Un ejemplo paradigmático de la mentalidad capitalista protestante, que ofrece el propio Weber en ‘La ética protestante y el espíritu del capitalismo’, es el de Benjamín Franklin (1706-1790), el célebre científico y político norteamericano que entre otras cosas redactó junto a Thomas Jefferson y John Adams la Declaración de Independencia de su país. Pues bien, Franklin opinaba respecto al trabajo y el ahorro lo siguiente: «El tiempo es dinero. El que puede ganar diariamente diez chelines con su trabajo y dedica a pasear la mitad del día, o a holgazanear en su cuarto, aun cuando sólo dedique seis peniques para sus diversiones, no ha de contar esto sólo, sino que en realidad ha gastado, o más bien derrochado, cinco chelines más». Desde luego, en otras sociedades y en otras épocas ha habido también gente muy ocupada en enriquecerse, pero su objetivo no era acumular dinero por acumularlo, sino tener más para poder gastarlo. Por así decirlo, llegado el caso, preferirían nacer ricos y morirse pobres antes que nacer pobres y morirse ricos.
Weber también señaló que el capitalismo hacía tiempo que había olvidado su origen religioso y descansaba sobre ‘fundamentos mecánicos’, y fue muy crítico respecto al mismo. De sus protagonistas pensaba entre otras cosas que eran especialistas sin espíritu y gozadores sin corazón que imaginaban haber llevado a la humanidad a una fase nunca antes alcanzada. Sin embargo, no creía que el comunismo fuese mejor, porque considera al igual que Durkheim que lo único que cabe esperar de él es que empeore las cosas aumentando el nivel de burocratización de la sociedad. Con posterioridad a lo que Weber pudo estudiar, Occidente se ha hecho menos religioso (proceso que viene de largo y que anticipó con clarividencia) y de un ideario y una sociedad de la acumulación del capital se ha pasado a un ideario y una sociedad del consumo. Fenómeno este que es totalmente congruente con las ideas weberianas y cuyo comienzo puede cifrarse tal vez a partir de los años veinte, cuando se inventa en los Estados Unidos de América la compra a plazos.
Max Weber ha tenido menos predicamento fuera de los estrictos círculos intelectuales que otros autores menos decisivos, ya que su obra es muy rigurosa y carece de concesiones, pero eso no significa que sea menos relevante.

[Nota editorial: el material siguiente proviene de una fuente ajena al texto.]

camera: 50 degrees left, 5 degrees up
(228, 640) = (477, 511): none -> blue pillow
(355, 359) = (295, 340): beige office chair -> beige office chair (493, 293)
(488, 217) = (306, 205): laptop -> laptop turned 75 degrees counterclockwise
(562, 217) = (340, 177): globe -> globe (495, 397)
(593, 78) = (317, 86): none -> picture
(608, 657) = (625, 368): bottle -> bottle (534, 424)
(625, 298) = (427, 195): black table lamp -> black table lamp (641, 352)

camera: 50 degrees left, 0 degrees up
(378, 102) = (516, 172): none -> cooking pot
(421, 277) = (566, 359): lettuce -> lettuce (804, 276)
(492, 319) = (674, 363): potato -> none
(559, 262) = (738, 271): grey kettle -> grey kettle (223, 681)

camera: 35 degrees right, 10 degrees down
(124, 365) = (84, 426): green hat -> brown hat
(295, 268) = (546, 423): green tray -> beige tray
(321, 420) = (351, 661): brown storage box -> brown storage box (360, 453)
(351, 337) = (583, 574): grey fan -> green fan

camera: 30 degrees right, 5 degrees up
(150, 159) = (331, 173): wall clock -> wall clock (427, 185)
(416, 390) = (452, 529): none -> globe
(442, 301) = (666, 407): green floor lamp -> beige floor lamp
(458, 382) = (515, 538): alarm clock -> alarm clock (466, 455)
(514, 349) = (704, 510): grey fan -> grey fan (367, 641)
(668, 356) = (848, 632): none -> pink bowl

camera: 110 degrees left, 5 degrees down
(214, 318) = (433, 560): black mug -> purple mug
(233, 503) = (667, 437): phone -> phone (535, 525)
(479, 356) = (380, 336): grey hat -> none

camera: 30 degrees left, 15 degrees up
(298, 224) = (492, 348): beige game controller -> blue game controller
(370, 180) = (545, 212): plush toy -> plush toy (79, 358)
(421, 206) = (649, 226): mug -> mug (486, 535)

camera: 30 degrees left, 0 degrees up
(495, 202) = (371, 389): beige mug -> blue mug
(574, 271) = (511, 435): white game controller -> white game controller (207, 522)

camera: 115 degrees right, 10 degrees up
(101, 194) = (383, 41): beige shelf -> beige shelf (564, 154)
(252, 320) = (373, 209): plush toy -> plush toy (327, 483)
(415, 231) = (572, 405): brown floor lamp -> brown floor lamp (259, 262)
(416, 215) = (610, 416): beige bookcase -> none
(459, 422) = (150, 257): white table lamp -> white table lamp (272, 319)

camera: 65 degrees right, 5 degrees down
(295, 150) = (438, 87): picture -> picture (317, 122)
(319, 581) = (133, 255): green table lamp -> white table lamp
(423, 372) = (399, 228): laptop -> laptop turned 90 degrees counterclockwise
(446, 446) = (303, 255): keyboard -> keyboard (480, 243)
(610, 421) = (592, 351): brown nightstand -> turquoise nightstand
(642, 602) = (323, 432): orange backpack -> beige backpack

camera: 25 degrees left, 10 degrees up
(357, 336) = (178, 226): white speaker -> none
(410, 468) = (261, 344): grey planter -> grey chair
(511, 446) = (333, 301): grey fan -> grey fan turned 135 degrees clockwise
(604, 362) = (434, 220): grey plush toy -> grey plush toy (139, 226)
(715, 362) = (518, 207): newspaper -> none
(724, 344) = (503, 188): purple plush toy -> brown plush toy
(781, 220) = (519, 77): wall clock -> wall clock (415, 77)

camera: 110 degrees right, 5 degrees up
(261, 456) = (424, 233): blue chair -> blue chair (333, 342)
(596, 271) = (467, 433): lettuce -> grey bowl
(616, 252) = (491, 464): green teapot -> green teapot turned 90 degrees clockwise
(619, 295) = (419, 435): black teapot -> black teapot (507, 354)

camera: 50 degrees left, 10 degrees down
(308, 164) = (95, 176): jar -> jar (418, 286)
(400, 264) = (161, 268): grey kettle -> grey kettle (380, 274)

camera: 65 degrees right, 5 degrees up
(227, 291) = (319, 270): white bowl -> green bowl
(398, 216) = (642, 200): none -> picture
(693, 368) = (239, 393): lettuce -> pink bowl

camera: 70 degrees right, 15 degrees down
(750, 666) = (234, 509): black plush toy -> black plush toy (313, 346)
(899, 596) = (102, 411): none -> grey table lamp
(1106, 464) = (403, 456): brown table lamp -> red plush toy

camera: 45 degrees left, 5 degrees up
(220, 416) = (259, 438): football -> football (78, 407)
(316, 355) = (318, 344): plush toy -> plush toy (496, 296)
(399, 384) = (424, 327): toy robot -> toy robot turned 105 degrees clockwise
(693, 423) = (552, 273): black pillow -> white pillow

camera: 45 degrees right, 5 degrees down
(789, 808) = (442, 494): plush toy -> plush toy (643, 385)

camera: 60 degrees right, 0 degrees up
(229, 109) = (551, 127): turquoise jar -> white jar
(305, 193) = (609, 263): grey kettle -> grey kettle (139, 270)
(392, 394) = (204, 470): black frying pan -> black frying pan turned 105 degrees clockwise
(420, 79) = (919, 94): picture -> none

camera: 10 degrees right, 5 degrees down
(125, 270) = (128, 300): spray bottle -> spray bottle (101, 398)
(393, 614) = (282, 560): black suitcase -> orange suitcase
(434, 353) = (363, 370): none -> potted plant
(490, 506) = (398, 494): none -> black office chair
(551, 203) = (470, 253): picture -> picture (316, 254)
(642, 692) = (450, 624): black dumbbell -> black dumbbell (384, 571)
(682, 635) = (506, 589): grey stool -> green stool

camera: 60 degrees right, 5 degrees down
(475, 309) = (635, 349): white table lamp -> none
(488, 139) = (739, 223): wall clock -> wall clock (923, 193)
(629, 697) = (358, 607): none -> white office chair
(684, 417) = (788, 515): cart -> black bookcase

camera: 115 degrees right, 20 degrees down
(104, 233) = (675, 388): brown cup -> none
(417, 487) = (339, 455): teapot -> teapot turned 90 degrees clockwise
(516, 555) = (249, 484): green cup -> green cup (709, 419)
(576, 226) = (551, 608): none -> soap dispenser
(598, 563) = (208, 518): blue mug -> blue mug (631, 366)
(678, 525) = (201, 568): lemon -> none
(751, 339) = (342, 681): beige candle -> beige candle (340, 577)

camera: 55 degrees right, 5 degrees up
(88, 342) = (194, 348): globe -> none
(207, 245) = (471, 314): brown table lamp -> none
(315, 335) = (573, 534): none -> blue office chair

Como ha señalado el sociólogo británico Anthony Giddens, la teoría weberiana del origen del capitalismo es importante, entre otras razones, por ser capaz de ir más allá de los límites del sentido común sin caer en el absurdo, por explicar un hecho sorprendente y complejo, y porque supone un enfoque capaz de abrir nuevas perspectivas en otros ámbitos de la sociología. Por eso, esta y otras ideas deWeber constituyen aún un punto de partida inestimable para tratar de entender el tiempo que tenemos por delante.